In a wealthy country like the U.S. people can count on being first in line for cutting-edge new vaccines. In Brazil procuring all sorts of vaccines has been a decades long struggle.

As Miguel Lago puts it, "Since the 1970s, people are – what they dream about is getting vaccines."

So people simply value vaccines too much to put stock in doubt-mongering.

For many Brazilians the danger of going without vaccines also feels more immediate: In Brazil people are much more likely to get serious infectious diseases like dengue and yellow fever, whereas in the U.S. the threat from viruses can feel more abstract.

A 'culture' of vaccination

Lago says this pro-vaccine attitude has also been cemented by a third distinguishing feature of Brazil: It's got universal health care — a network of free neighborhood clinics where, since childhood people have been getting free, routine vaccinations year after year

"It's more integrated into our daily lives," says Lago. "So I think this has shaped a culture around vaccination that is important."

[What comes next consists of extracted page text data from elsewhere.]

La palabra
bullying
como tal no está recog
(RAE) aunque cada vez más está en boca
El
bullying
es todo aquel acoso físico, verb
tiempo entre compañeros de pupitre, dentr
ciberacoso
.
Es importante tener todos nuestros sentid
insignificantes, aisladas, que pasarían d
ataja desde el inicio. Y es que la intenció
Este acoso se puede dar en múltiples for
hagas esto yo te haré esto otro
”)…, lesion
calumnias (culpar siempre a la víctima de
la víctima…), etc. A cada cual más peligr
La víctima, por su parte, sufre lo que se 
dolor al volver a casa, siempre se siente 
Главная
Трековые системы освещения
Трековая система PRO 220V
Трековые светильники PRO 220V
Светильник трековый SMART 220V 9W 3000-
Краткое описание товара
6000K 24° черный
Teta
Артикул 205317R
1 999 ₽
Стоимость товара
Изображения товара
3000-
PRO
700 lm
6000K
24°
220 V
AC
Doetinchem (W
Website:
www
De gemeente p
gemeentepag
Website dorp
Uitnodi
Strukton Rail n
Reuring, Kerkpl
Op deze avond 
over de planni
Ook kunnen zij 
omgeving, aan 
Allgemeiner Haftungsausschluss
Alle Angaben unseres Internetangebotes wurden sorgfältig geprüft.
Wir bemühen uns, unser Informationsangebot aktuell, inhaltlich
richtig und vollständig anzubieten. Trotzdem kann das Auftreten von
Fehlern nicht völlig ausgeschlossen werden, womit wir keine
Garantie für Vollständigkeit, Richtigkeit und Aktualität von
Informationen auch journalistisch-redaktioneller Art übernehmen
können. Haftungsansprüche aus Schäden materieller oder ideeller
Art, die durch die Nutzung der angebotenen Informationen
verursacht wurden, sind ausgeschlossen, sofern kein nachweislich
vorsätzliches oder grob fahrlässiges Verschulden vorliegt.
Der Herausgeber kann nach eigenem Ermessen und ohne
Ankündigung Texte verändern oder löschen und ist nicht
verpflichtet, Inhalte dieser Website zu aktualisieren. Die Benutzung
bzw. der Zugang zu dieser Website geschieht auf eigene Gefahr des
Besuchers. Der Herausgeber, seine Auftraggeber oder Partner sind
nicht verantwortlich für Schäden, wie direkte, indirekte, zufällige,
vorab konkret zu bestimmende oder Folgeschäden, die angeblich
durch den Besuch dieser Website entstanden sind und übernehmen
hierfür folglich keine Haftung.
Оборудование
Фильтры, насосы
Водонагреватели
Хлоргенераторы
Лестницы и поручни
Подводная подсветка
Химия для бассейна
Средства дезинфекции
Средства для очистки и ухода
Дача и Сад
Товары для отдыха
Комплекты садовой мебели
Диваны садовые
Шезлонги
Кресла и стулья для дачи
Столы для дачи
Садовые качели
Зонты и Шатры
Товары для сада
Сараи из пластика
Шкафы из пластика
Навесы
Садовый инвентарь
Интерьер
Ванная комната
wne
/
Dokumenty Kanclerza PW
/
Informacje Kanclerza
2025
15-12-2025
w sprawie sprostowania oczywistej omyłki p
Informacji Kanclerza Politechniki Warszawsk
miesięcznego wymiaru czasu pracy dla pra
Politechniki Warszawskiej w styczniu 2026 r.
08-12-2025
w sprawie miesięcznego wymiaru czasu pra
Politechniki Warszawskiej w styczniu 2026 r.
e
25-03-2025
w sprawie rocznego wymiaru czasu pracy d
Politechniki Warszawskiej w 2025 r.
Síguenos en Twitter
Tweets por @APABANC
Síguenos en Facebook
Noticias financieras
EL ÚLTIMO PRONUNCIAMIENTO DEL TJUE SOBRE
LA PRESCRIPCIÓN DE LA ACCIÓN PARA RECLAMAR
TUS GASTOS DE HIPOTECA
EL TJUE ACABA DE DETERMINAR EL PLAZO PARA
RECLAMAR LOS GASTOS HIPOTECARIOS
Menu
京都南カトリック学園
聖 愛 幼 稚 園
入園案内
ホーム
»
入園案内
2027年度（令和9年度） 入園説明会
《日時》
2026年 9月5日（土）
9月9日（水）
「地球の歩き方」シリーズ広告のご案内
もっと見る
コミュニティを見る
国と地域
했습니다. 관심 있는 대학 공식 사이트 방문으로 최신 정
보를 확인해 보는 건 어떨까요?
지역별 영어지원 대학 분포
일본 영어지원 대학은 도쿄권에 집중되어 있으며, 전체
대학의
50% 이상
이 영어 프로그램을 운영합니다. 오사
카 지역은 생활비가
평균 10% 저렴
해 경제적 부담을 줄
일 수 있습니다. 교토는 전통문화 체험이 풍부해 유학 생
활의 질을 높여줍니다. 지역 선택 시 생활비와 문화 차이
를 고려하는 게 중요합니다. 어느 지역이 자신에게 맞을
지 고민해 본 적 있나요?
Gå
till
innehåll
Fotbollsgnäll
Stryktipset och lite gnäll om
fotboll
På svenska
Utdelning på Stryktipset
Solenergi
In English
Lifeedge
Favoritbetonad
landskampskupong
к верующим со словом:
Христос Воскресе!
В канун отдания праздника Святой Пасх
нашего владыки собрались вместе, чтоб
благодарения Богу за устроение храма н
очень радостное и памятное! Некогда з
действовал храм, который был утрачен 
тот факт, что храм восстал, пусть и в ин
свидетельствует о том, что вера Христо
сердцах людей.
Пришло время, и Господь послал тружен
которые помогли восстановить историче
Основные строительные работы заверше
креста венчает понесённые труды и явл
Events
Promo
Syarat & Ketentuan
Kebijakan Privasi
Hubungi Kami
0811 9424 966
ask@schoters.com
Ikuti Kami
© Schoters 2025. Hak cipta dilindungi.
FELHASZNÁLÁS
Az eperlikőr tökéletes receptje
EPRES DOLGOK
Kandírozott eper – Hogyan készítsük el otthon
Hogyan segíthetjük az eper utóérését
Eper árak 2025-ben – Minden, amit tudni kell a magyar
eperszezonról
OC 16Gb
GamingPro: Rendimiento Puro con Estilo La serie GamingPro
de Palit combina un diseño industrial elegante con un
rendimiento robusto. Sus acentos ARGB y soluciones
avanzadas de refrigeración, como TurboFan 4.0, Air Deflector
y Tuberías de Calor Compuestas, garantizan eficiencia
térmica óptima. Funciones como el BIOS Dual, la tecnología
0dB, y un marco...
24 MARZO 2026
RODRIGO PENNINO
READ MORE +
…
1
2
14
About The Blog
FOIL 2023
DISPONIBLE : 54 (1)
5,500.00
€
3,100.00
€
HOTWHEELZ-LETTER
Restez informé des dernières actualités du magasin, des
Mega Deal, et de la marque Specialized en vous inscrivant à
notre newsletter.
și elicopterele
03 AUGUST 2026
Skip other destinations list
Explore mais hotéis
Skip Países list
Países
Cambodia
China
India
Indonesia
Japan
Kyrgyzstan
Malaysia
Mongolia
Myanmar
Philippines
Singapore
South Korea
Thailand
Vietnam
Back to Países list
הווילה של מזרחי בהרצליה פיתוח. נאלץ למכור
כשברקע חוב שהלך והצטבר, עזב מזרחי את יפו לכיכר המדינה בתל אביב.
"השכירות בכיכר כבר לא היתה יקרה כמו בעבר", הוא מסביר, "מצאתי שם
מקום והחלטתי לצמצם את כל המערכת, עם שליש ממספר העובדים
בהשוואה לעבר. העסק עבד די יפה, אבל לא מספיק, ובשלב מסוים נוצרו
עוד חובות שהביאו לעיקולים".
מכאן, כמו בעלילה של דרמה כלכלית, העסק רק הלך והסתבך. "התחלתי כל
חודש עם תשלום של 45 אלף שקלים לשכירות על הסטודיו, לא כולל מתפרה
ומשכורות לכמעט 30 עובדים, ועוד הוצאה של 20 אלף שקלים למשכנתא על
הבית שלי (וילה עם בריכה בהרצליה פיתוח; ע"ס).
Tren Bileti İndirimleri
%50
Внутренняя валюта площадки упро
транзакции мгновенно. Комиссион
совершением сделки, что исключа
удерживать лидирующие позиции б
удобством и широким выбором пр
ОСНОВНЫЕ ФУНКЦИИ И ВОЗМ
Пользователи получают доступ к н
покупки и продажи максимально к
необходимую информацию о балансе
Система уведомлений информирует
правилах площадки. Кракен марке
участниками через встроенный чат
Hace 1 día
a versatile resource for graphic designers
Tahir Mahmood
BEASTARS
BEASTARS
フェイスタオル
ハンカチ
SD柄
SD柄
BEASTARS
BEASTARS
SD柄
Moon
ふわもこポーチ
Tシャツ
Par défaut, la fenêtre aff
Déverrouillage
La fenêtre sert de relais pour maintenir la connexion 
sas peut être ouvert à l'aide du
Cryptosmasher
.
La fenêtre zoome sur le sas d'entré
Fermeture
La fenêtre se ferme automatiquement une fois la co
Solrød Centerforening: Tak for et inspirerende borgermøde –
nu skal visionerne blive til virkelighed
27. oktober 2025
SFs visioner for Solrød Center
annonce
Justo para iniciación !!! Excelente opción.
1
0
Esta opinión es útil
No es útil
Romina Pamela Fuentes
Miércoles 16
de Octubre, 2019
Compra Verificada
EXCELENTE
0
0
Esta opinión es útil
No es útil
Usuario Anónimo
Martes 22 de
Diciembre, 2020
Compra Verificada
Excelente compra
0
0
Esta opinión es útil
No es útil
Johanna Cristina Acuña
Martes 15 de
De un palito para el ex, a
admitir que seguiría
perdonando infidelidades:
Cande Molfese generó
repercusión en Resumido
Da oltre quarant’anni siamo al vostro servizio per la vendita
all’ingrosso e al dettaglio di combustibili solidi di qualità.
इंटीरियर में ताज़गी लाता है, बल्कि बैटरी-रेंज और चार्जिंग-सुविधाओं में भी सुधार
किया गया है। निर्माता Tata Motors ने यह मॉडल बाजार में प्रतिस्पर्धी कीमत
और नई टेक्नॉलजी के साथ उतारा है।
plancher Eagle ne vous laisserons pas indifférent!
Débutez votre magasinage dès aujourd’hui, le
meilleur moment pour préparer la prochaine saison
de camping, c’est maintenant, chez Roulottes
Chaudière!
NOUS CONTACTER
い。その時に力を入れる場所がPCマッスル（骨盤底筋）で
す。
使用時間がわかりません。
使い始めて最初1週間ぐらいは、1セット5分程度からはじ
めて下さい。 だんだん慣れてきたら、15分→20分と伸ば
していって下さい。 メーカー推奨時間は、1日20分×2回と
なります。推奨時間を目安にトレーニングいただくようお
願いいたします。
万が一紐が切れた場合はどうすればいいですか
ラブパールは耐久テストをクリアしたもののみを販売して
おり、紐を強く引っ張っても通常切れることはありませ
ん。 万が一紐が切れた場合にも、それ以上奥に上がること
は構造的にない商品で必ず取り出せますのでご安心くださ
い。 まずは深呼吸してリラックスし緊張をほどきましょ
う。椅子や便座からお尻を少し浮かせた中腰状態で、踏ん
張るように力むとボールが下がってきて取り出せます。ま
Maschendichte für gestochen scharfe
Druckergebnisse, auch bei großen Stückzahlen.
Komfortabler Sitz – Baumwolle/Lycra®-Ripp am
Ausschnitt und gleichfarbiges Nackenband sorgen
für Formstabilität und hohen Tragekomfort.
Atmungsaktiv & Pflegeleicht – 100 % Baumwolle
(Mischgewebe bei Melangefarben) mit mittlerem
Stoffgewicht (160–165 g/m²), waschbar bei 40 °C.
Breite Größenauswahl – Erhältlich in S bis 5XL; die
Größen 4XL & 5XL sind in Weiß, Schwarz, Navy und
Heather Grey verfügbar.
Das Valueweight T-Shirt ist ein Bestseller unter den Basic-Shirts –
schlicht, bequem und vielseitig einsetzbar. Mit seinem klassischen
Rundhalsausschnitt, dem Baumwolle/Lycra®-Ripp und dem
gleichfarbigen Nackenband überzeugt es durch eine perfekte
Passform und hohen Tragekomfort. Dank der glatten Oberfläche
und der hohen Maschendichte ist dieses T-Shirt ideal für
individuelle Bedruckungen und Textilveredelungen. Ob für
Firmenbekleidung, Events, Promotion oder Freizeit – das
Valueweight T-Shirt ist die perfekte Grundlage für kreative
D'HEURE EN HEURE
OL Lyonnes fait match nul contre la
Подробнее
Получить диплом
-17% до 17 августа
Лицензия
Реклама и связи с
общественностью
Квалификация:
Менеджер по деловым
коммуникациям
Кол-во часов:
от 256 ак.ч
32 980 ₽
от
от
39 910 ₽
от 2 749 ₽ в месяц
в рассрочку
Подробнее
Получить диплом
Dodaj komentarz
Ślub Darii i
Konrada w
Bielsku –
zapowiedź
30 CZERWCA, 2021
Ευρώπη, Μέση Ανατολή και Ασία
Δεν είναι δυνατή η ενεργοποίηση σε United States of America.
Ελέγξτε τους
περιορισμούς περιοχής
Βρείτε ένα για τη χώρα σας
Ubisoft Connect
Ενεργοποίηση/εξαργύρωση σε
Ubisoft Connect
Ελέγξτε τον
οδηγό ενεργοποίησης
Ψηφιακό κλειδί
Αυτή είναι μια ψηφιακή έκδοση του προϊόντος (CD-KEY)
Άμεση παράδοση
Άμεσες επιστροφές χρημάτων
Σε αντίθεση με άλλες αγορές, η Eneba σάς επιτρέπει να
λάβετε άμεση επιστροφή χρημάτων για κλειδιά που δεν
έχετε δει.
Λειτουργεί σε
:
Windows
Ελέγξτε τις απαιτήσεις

That's not to say Lago and other health advocates think Brazil is completely shielded from the kind of vaccine hesitancy that has afflicted other countries. Just in the last several years, notes Lago, there's been a decline in the share of Brazilians getting routine vaccinations, most notably against measles.

It's likely due to some combination of reduced funding for public clinics combined with the rise in anti-vaccine messaging, particularly around children, says Lago. "And that's something we should be worried about."

Still, because Brazil's vaccination rates have historically been so high, even with this softening they remain at levels that would be the envy of many nations. And when it came to COVID vaccines, the enthusiasm seen in Toledo was repeated across the country as soon as the rest of Brazil got enough doses. Today 95% of Brazilians aged 12 and older are fully vaccinated — compared to 76% of Americans in the same age group.

Meanwhile, in Toledo, the public clinics helped the city keep up the momentum as it rolled out boosters, and in the past several months as it has started expanding vaccination to kids under age 12. More than half have now gotten their first shot — compared to a third of younger kids in the U.S.

The public buy-in is palpable on a recent morning at a Toledo clinic where 11-year-old Gustavo Correia is burying his face in his mother's shoulder while a nurse presses a needle into his arm.

His second COVID shot.

"It hurts!" he says.

His mother chuckles. " He's the one who insisted that we come in," she says.

He nods seriously. "I was afraid of getting COVID again," he says.

When he got it last year he infected the whole family — including his dad, who is a bricklayer and had to miss almost a month of work.

"So," the boy says, "I wanted to get vaccinated."